INSTRUCTION TO RUN THE PARSER

  1. Move all .variantCounts files into a folder, e.g. variantCounts/ The individual .variantCounts flies should have been named to have ’Sample[0-9][0-9]’ in the file names. When you ran ASMv1.0, the setup of it should already be good to name the ASMv1.0 output files. If not, you can always rename these files to have ‘Sample[0-9][0-9]’ in the name.

  2. Move all .codonCounts files into a folder, e.g. codonCounts/ The individual .codonCounts flies should have been names to have ’Sample[0-9][0-9]’ in the file names.

  3. Set up the parser, by populate following 12 variables:

    a) ORF_Amplicon:

    e.g. ORF_Amplicon = "ATTCTCCTTGGAATTTGCCCTTTTTGAGTTTGGATCTTGGTTCATTCTCAAGCCTCAGACAGTGGTTCAAAGTTTTTTTCTTCCATTTCAGGTGTCGTGAGGCTAGCGCCACC[atgagtgtctga]GGATCCCGGGACTAGTACGCGTTAAGTCGACAATCAACCTCTGGATTACAAAATTTGTGAAAGATTGACTGGTATTCTTAACTATGTTGCTCCTTTTACGCTATG"

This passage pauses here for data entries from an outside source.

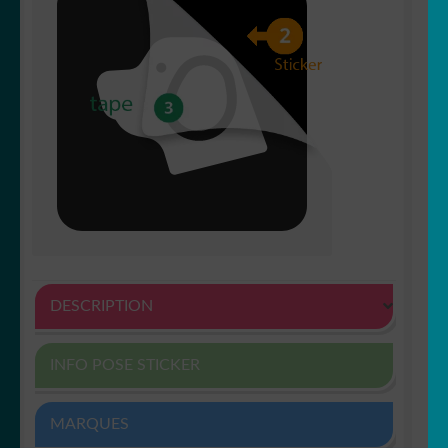
DESCRIPTION
INFO POSE STICKER
MARQUES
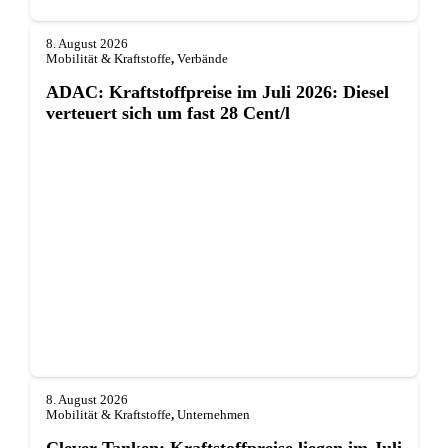
8. August 2026
Mobilität & Kraftstoffe
,
Verbände
ADAC: Kraftstoffpreise im Juli 2026: Diesel
verteuert sich um fast 28 Cent/l
8. August 2026
Mobilität & Kraftstoffe
,
Unternehmen
Clever Tanken: Kraftstoffpreise liegen im Juli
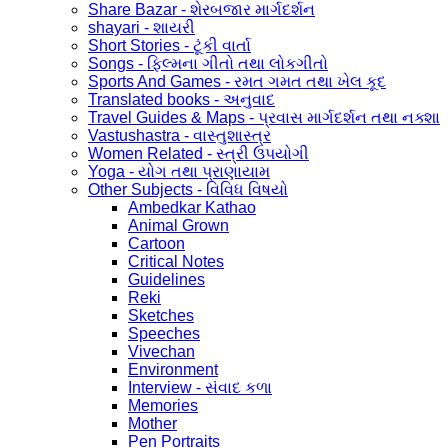
Share Bazar - શેરબજાર માર્ગદર્શન
shayari - શાયરી
Short Stories - ટૂંકી વાર્તા
Songs - ફિલ્મના ગીતો તથા લોકગીતો
Sports And Games - રમત ગમત તથા ખેલ કૂદ
Translated books - અનુવાદ
Travel Guides & Maps - પ્રવાસ માર્ગદર્શન તથા નક્શા
Vastushastra - વાસ્તુશાસ્ત્ર
Women Related - સ્ત્રી ઉપયોગી
Yoga - યોગ તથા પ્રાણાયામ
Other Subjects - વિવિધ વિષયો
Ambedkar Kathao
Animal Grown
Cartoon
Critical Notes
Guidelines
Reki
Sketches
Speeches
Vivechan
Environment
Interview - સંવાદ કળા
Memories
Mother
Pen Portraits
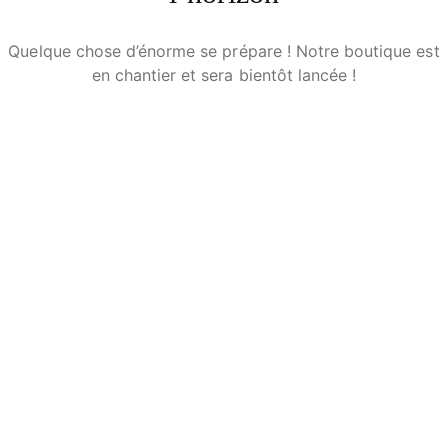
Quelque chose d’énorme se prépare ! Notre boutique est
en chantier et sera bientôt lancée !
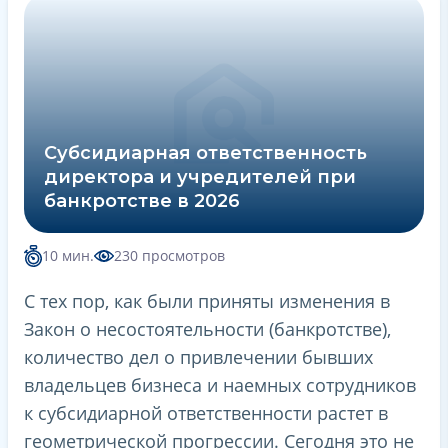
Субсидиарная ответственность
директора и учредителей при
банкротстве в 2026
10 мин.
230 просмотров
С тех пор, как были приняты изменения в
Закон о несостоятельности (банкротстве),
количество дел о привлечении бывших
владельцев бизнеса и наемных сотрудников
к субсидиарной ответственности растет в
геометрической прогрессии. Сегодня это не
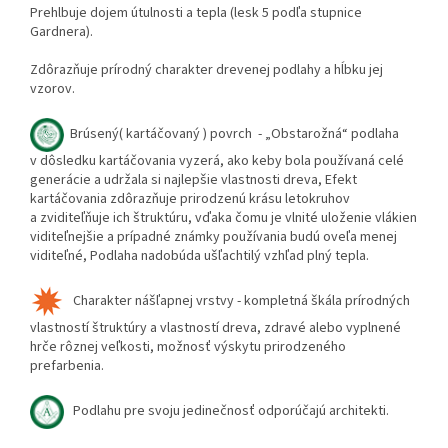
Prehlbuje dojem útulnosti a tepla (lesk 5 podľa stupnice
Gardnera).
Zdôrazňuje prírodný charakter drevenej podlahy a hĺbku jej
vzorov.
Brúsen
ý( kartáčovaný ) povrch
- „Obstarožná“ podlaha
v dôsledku kartáčovania vyzerá, ako keby bola používaná celé
generácie a udržala si najlepšie vlastnosti dreva, Efekt
kartáčovania zdôrazňuje prirodzenú krásu letokruhov
a zviditeľňuje ich štruktúru, vďaka čomu je vlnité uloženie vlákien
viditeľnejšie a prípadné známky používania budú oveľa menej
viditeľné, Podlaha nadobúda ušľachtilý vzhľad plný tepla.
Charakter nášľapnej vrstvy -
kompletná škála prírodných
vlastností štruktúry a vlastností dreva, zdravé alebo vyplnené
hrče rôznej veľkosti, možnosť výskytu prirodzeného
prefarbenia.
Podlahu pre svoju jedinečnosť odporúčajú architekti.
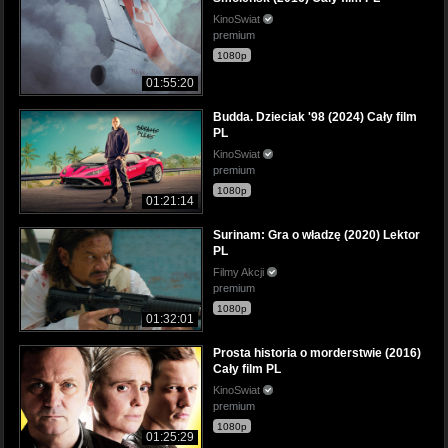
KinoSwiat
premium
1080p
01:55:20
Budda. Dzieciak '98 (2024) Cały film
PL
KinoSwiat
premium
1080p
01:21:14
Surinam: Gra o władzę (2020) Lektor
PL
Filmy Akcji
premium
1080p
01:32:01
Prosta historia o morderstwie (2016)
Cały film PL
KinoSwiat
premium
1080p
01:25:29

    The sequences are case-insensitive. This amplicon should be the PCR products inclusive of PCR primer sequences. The boundary of ORF are marked by '[' before the start codon and ']' after the stop codon. This has to be the EXACTLY the 'reference file' used by ASMv1.0 to produce the .codonCounts and .variantCounts.

    b) dir_variantCounts:

    e.g. dir_variantCounts = "~/Documents/variantCounts/" # the directory that holds all .variantCounts files

    c) dir_cdnCounts:

    dir_cdnCounts = "~/Documents/codonCounts/" # the directory that holds all .codonCounts files

    d) sampleAnnot:

    sampleAnnot = read_csv("~/Documents/sampleAnnot_SHOC2_NovaSeq.csv") Sample mapping file: two columns named 'Sample' and 'Experiment'

Example

Sample Experiment
Sample01 replicate_1_ETP
Sample02 replicate_1_drug3days
e) codonDesigned: 

codonDesigned = read_csv("~/Documents/CodonDesigns_SHOC2.csv") #specify the file name of intended codons

planned codon changes: one column named 'key'

Example	
key
1|AAA
1|AAT
f) screenNM: 

screenNM = "SHOC2_pMT025_scrn_rerun" ##anything you call your screen

g) gene: 

gene = 'SHOC2' # It is part of input file name, so has to be exact.

h) clonalSample:

clonalSample = c("Sample13") #"Sample13" #specify clonal sample number if there is one. Otherwise set clonalSample<-NULL

i) pDNASample:

pDNASample = c('Sample14') ##specify pDNA library sample number - you should alway carry one. If not, use an ETP sample so the code can run.

j) refSamples:

refSamples = c('Sample01','Sample02','Sample03') # It needs 3 elements. The reference samples are those that were not selected. e.g. early time point (ETP) samples. If you don't have 3 reference samples, repeat your reference sample name(s) to make a 3-element array.
	
k) lowCountCutForRef:

lowCountCutForRef = 2 # variants in reference samples that got counts equal or below this will be filtered out.  0 allows all species

l) lowCountCutForTreatment:

lowCountCutForTreatment = 2 # variants in treatment/selection samples that got counts equal or below this will be filtered out.  0 allows all species

Then RUN the entire .r code. The data files and plots will be written into the 'outbox' folders inside of your ’variantCounts’ or ‘codonCounts’ folders.